8 Mart 2011

İğrenç

10 yıl arayla çekilmiş bu iki fotoğraf, bir “ayıbı” bir ‘iğrençliği” vurgulamak için birbiri ardına yerleştirilmiş ve aşağıdaki yorumlarla da desteklenmişti. Her daim, son derece sorunlu bir dil kullanarak özel bir çalışmayı hak eden Milliyet internet editörlerinin elinden çıkma bu temizlik/modernlik uyarısı şöyle diyordu:    
“Eşi Danny Moyer ve üç çocuğuyla birlikte tatil yapan Julia Roberts, plajda koltuk altı kıllarını paparazzilerle paylaşırken, akla yaklaşık 10 yıl önce İngiltere'de verdiği meşhur poz geldi. Nothing Hill filminin tanıtım kampanyası sırasında hayranlarını selamlarken koltuk altı kıllarını sergileyen Roberts, o dönemde yoğun biçimde eleştirilmişti ancak geçen zamanın pek bir şeyi değiştirmediği bu pozla kanıtlanmış oldu.”

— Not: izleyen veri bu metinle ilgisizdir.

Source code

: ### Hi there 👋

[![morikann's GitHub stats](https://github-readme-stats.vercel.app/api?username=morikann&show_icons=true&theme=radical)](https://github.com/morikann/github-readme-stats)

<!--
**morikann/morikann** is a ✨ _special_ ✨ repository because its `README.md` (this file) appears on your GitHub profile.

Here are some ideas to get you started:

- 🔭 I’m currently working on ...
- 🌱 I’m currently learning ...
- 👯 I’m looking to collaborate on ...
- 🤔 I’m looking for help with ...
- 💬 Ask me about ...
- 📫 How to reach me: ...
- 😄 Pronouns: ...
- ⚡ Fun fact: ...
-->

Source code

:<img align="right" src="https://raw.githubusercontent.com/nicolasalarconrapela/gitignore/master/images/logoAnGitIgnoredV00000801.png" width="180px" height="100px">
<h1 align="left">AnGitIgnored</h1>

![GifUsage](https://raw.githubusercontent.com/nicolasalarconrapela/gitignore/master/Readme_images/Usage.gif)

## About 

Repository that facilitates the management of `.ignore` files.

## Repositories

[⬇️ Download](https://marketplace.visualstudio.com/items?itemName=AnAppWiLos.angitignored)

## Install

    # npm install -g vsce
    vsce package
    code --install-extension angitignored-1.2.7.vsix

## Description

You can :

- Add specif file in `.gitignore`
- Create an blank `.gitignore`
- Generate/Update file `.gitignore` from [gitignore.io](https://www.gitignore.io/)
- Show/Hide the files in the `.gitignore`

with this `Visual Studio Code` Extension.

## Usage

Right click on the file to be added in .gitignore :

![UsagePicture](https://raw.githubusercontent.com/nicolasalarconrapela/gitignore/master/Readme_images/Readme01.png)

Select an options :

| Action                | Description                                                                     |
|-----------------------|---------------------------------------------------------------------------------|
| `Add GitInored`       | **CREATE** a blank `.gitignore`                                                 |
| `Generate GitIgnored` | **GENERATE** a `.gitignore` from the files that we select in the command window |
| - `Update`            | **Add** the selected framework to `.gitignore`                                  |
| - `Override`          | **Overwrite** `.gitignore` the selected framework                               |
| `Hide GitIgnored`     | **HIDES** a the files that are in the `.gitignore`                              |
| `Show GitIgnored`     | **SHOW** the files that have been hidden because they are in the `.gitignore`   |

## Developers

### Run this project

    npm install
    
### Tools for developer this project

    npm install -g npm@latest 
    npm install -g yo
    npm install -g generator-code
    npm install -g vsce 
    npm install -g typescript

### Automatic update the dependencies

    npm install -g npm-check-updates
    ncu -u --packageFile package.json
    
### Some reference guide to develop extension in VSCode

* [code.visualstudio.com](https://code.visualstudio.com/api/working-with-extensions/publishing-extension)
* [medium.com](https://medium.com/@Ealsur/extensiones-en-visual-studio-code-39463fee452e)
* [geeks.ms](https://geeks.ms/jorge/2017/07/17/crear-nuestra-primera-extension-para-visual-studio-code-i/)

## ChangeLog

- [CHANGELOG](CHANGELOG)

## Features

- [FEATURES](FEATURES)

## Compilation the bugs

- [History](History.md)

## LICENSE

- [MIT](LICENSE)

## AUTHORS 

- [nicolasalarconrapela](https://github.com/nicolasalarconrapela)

Geçtiğimiz günlerde yaşanan bu zorunlu karşılaşmayı, neyin iğrenç olduğunu tekrar düşünmek için özellikle bugün, kadınlar gününde paylaşmak istedim. Julia Kristeva’nın “Korkunun Güçleri-İğrençlik Üzerine Bir Deneme” başlıklı kitabı için Hande Öğüt’ün yazdıkları ile birlikte:
“Bedenimiz bir organizma değil, kendi atıklarıyla bir bütündü. Bir nevî akışkanlıktı ki, bu akışkanlık, kadınsı bedenle özdeşleşir. İlkellerde ve ortaçağda, henüz kartezyen bir ayrıma tabi tutulmayan beden; tüm salgılarıyla, atıklarıyla, kokusuyla, uzantılarıyla bir bütünlüktür ve saklanması gerekmez. Ancak iğrenti nesneleriyle dolu, yapış yapış bir ardalanı kabullenmeyen Avrupalı, kendisini ortaçağdan bağışık tutar ve arketipini eski Yunan ve Rönesans'ta bularak tertemiz bir geçmiş çizer kendine. İğrenti nesnelerini, tarihin karanlığına gömer, hiç kendisinin olmamış gibi. Ve utanç söylemi yaratılır; beden üzerinde kurulu bir disiplinin varlığının göstergesi olarak. Derken bir 'organizmaya' dönüştürülür beden.”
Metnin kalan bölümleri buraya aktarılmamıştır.